(Selected text)
##########
# NR CALANDER



## MACBARN (Aug 1, 2002)

i WOULD LIKE ALL OF YOU TO TAKE A CAMERA ALONG ON YOUR OUTING AND SNAP PHOTOS OF NR AS THEY DO STUPID THINGS.i WILL PRINT THE CALANDER THE END OF DEC.lIKE THE TIME i CAME OVER A HILL AND A SUV FROM mINN HAD THE TO DOORS ON THE LEFT SIDE RIPED OF BY A GRAIN TRUCK THEY WERE OUT JUMPING SOOTING. HAD NO CAMERA. SB


----------



## Miller (Mar 2, 2002)

that'd be a funny sight, no matter where they're from!

Don't forget to do a calendar of the G/O doing stupid sh*t, they know what's right and wrong and do it anyways.


----------



## james s melson (Aug 19, 2003)
##########
[Stored data entries]
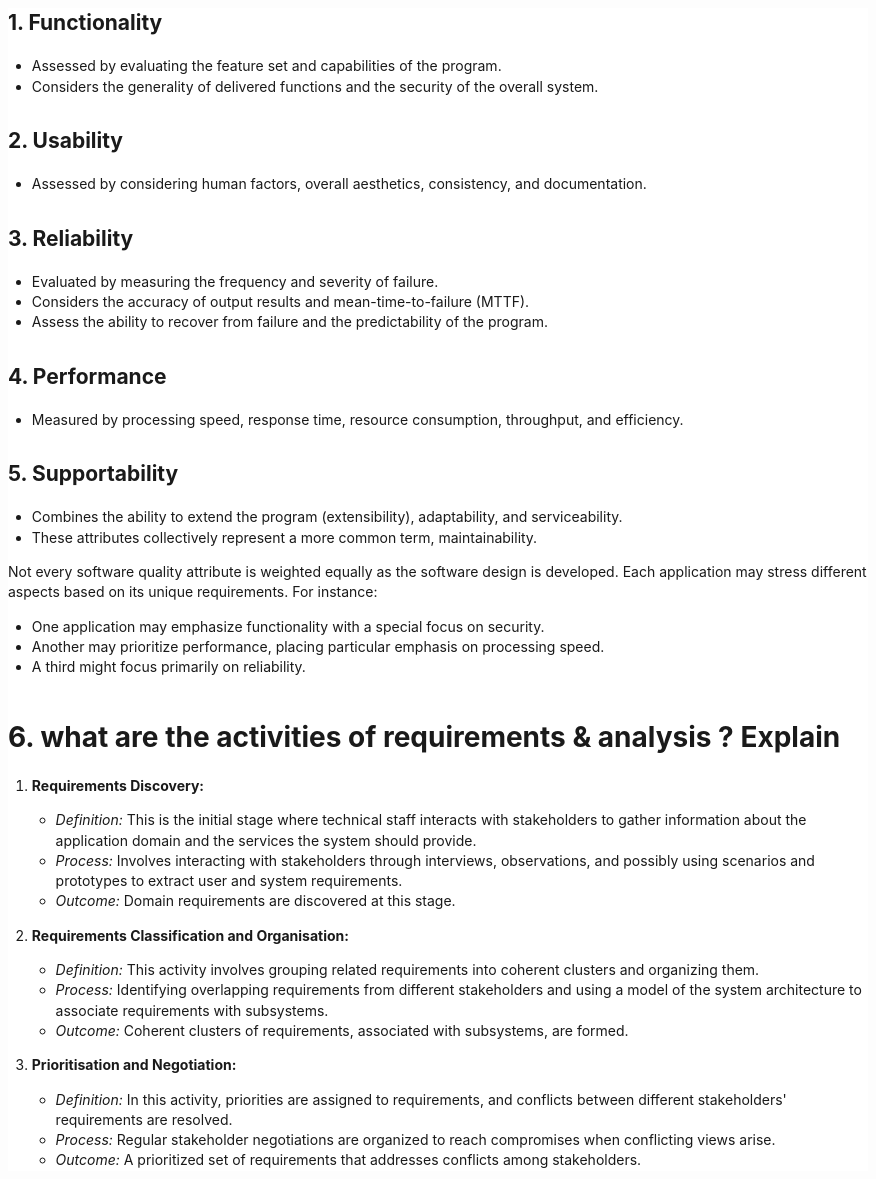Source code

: ## 1. Functionality
- Assessed by evaluating the feature set and capabilities of the program.
- Considers the generality of delivered functions and the security of the overall system.

## 2. Usability
- Assessed by considering human factors, overall aesthetics, consistency, and documentation.

## 3. Reliability
- Evaluated by measuring the frequency and severity of failure.
- Considers the accuracy of output results and mean-time-to-failure (MTTF).
- Assess the ability to recover from failure and the predictability of the program.

## 4. Performance
- Measured by processing speed, response time, resource consumption, throughput, and efficiency.

## 5. Supportability
- Combines the ability to extend the program (extensibility), adaptability, and serviceability.
- These attributes collectively represent a more common term, maintainability.

Not every software quality attribute is weighted equally as the software design is developed. Each application may stress different aspects based on its unique requirements. For instance:
- One application may emphasize functionality with a special focus on security.
- Another may prioritize performance, placing particular emphasis on processing speed.
- A third might focus primarily on reliability.

# **6. what are the activities of requirements & analysis ? Explain**

1. **Requirements Discovery:**
   - *Definition:* This is the initial stage where technical staff interacts with stakeholders to gather information about the application domain and the services the system should provide.
   - *Process:* Involves interacting with stakeholders through interviews, observations, and possibly using scenarios and prototypes to extract user and system requirements.
   - *Outcome:* Domain requirements are discovered at this stage.

2. **Requirements Classification and Organisation:**
   - *Definition:* This activity involves grouping related requirements into coherent clusters and organizing them.
   - *Process:* Identifying overlapping requirements from different stakeholders and using a model of the system architecture to associate requirements with subsystems.
   - *Outcome:* Coherent clusters of requirements, associated with subsystems, are formed.

3. **Prioritisation and Negotiation:**
   - *Definition:* In this activity, priorities are assigned to requirements, and conflicts between different stakeholders' requirements are resolved.
   - *Process:* Regular stakeholder negotiations are organized to reach compromises when conflicting views arise.
   - *Outcome:* A prioritized set of requirements that addresses conflicts among stakeholders.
##########
(Exercise) Reproduce the passage of the forum thread above, between "i WOULD LIKE" and "(Mar 2, 2002)", inclusive.

(Completed task)
i WOULD LIKE ALL OF YOU TO TAKE A CAMERA ALONG ON YOUR OUTING AND SNAP PHOTOS OF NR AS THEY DO STUPID THINGS.i WILL PRINT THE CALANDER THE END OF DEC.lIKE THE TIME i CAME OVER A HILL AND A SUV FROM mINN HAD THE TO DOORS ON THE LEFT SIDE RIPED OF BY A GRAIN TRUCK THEY WERE OUT JUMPING SOOTING. HAD NO CAMERA. SB


----------



## Miller (Mar 2, 2002)